▶ _Problem requirements_
Reproduce every line of the data below verbatim, keeping the original order and making no alterations.
*****
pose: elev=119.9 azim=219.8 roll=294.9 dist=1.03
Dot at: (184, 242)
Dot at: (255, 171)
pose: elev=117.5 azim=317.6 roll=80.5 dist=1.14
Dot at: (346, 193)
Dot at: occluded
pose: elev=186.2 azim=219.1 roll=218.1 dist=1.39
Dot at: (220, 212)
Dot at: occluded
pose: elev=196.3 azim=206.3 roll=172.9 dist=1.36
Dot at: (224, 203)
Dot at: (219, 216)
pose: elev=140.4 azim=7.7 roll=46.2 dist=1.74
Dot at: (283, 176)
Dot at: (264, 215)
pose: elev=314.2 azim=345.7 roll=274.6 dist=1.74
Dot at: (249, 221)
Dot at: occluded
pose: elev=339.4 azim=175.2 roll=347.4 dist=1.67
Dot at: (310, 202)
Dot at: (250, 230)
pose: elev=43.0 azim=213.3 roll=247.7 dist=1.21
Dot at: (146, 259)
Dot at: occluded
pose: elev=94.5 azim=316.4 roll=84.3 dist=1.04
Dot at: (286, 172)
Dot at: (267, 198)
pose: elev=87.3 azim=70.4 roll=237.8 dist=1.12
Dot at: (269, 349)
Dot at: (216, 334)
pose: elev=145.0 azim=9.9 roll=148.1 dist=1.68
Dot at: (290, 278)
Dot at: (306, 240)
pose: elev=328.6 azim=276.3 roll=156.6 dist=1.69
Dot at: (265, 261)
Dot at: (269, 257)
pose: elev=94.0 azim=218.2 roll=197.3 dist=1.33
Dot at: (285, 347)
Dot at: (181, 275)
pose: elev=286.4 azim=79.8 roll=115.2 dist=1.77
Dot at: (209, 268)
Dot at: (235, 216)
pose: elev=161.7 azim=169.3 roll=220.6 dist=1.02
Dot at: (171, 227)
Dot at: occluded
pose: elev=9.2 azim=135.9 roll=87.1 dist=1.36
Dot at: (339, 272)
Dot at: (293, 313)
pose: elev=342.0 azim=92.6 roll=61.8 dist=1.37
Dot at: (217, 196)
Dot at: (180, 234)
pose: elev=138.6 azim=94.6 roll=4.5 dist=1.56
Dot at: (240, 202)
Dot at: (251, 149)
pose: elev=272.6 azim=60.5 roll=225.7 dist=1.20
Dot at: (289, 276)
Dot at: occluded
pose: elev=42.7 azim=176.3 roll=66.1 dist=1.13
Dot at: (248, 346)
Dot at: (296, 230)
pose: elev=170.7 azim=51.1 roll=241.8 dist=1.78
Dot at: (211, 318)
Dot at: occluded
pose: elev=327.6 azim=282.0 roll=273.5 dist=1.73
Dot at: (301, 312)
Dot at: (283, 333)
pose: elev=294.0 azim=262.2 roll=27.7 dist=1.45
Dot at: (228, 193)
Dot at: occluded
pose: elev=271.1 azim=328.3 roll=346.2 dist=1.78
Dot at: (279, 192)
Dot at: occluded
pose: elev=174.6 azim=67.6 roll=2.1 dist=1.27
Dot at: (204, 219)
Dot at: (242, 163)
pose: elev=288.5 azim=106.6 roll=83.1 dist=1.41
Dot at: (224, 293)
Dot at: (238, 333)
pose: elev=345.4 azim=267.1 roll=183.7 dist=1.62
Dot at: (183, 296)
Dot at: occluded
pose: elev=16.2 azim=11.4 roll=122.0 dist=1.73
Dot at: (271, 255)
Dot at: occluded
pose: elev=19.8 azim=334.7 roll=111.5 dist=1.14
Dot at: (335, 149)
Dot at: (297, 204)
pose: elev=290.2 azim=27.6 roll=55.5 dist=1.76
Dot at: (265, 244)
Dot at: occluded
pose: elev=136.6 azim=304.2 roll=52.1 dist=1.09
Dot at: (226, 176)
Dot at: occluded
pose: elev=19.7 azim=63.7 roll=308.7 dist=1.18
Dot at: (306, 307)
*****
▶ _Answer to the problem_
pose: elev=119.9 azim=219.8 roll=294.9 dist=1.03
Dot at: (184, 242)
Dot at: (255, 171)
pose: elev=117.5 azim=317.6 roll=80.5 dist=1.14
Dot at: (346, 193)
Dot at: occluded
pose: elev=186.2 azim=219.1 roll=218.1 dist=1.39
Dot at: (220, 212)
Dot at: occluded
pose: elev=196.3 azim=206.3 roll=172.9 dist=1.36
Dot at: (224, 203)
Dot at: (219, 216)
pose: elev=140.4 azim=7.7 roll=46.2 dist=1.74
Dot at: (283, 176)
Dot at: (264, 215)
pose: elev=314.2 azim=345.7 roll=274.6 dist=1.74
Dot at: (249, 221)
Dot at: occluded
pose: elev=339.4 azim=175.2 roll=347.4 dist=1.67
Dot at: (310, 202)
Dot at: (250, 230)
pose: elev=43.0 azim=213.3 roll=247.7 dist=1.21
Dot at: (146, 259)
Dot at: occluded
pose: elev=94.5 azim=316.4 roll=84.3 dist=1.04
Dot at: (286, 172)
Dot at: (267, 198)
pose: elev=87.3 azim=70.4 roll=237.8 dist=1.12
Dot at: (269, 349)
Dot at: (216, 334)
pose: elev=145.0 azim=9.9 roll=148.1 dist=1.68
Dot at: (290, 278)
Dot at: (306, 240)
pose: elev=328.6 azim=276.3 roll=156.6 dist=1.69
Dot at: (265, 261)
Dot at: (269, 257)
pose: elev=94.0 azim=218.2 roll=197.3 dist=1.33
Dot at: (285, 347)
Dot at: (181, 275)
pose: elev=286.4 azim=79.8 roll=115.2 dist=1.77
Dot at: (209, 268)
Dot at: (235, 216)
pose: elev=161.7 azim=169.3 roll=220.6 dist=1.02
Dot at: (171, 227)
Dot at: occluded
pose: elev=9.2 azim=135.9 roll=87.1 dist=1.36
Dot at: (339, 272)
Dot at: (293, 313)
pose: elev=342.0 azim=92.6 roll=61.8 dist=1.37
Dot at: (217, 196)
Dot at: (180, 234)
pose: elev=138.6 azim=94.6 roll=4.5 dist=1.56
Dot at: (240, 202)
Dot at: (251, 149)
pose: elev=272.6 azim=60.5 roll=225.7 dist=1.20
Dot at: (289, 276)
Dot at: occluded
pose: elev=42.7 azim=176.3 roll=66.1 dist=1.13
Dot at: (248, 346)
Dot at: (296, 230)
pose: elev=170.7 azim=51.1 roll=241.8 dist=1.78
Dot at: (211, 318)
Dot at: occluded
pose: elev=327.6 azim=282.0 roll=273.5 dist=1.73
Dot at: (301, 312)
Dot at: (283, 333)
pose: elev=294.0 azim=262.2 roll=27.7 dist=1.45
Dot at: (228, 193)
Dot at: occluded
pose: elev=271.1 azim=328.3 roll=346.2 dist=1.78
Dot at: (279, 192)
Dot at: occluded
pose: elev=174.6 azim=67.6 roll=2.1 dist=1.27
Dot at: (204, 219)
Dot at: (242, 163)
pose: elev=288.5 azim=106.6 roll=83.1 dist=1.41
Dot at: (224, 293)
Dot at: (238, 333)
pose: elev=345.4 azim=267.1 roll=183.7 dist=1.62
Dot at: (183, 296)
Dot at: occluded
pose: elev=16.2 azim=11.4 roll=122.0 dist=1.73
Dot at: (271, 255)
Dot at: occluded
pose: elev=19.8 azim=334.7 roll=111.5 dist=1.14
Dot at: (335, 149)
Dot at: (297, 204)
pose: elev=290.2 azim=27.6 roll=55.5 dist=1.76
Dot at: (265, 244)
Dot at: occluded
pose: elev=136.6 azim=304.2 roll=52.1 dist=1.09
Dot at: (226, 176)
Dot at: occluded
pose: elev=19.7 azim=63.7 roll=308.7 dist=1.18
Dot at: (306, 307)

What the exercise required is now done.